Stored data entries
%%

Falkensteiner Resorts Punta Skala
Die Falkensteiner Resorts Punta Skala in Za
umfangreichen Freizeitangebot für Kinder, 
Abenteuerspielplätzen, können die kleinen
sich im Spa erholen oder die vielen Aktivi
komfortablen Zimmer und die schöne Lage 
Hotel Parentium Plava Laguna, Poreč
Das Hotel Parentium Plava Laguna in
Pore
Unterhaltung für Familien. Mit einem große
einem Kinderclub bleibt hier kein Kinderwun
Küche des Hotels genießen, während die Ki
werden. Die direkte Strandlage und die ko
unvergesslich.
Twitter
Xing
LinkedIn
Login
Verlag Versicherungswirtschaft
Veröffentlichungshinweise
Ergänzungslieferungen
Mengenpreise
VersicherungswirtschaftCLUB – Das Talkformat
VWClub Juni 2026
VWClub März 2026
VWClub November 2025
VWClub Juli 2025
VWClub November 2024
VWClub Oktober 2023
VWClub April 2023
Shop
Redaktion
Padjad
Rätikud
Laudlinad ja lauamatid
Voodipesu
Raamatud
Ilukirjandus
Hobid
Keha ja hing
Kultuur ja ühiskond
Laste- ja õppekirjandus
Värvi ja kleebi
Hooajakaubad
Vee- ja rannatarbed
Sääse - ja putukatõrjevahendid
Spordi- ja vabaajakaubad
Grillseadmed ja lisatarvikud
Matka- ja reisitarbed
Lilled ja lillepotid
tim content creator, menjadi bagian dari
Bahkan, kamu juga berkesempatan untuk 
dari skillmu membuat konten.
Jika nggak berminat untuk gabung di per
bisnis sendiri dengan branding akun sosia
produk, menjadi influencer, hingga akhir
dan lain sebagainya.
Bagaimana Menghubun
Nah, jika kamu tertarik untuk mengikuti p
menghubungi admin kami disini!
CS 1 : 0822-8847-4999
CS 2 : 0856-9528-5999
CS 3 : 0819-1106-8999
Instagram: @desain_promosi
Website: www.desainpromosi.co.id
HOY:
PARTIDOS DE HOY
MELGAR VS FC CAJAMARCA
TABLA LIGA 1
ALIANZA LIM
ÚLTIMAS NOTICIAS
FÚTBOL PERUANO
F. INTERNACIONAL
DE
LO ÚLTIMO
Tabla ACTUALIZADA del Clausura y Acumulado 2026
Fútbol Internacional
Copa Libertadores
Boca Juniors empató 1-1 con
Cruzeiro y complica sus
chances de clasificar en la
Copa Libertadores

%%

**Goal of the exercise**
Reproduce, exactly as they stand in the data above, the lines from the one that holds "Lilled ja lillepotid" to the one that holds "produk, menjadi influencer, hingga akhir", inclusive.

**Result of this exercise**
Lilled ja lillepotid
tim content creator, menjadi bagian dari
Bahkan, kamu juga berkesempatan untuk 
dari skillmu membuat konten.
Jika nggak berminat untuk gabung di per
bisnis sendiri dengan branding akun sosia
produk, menjadi influencer, hingga akhir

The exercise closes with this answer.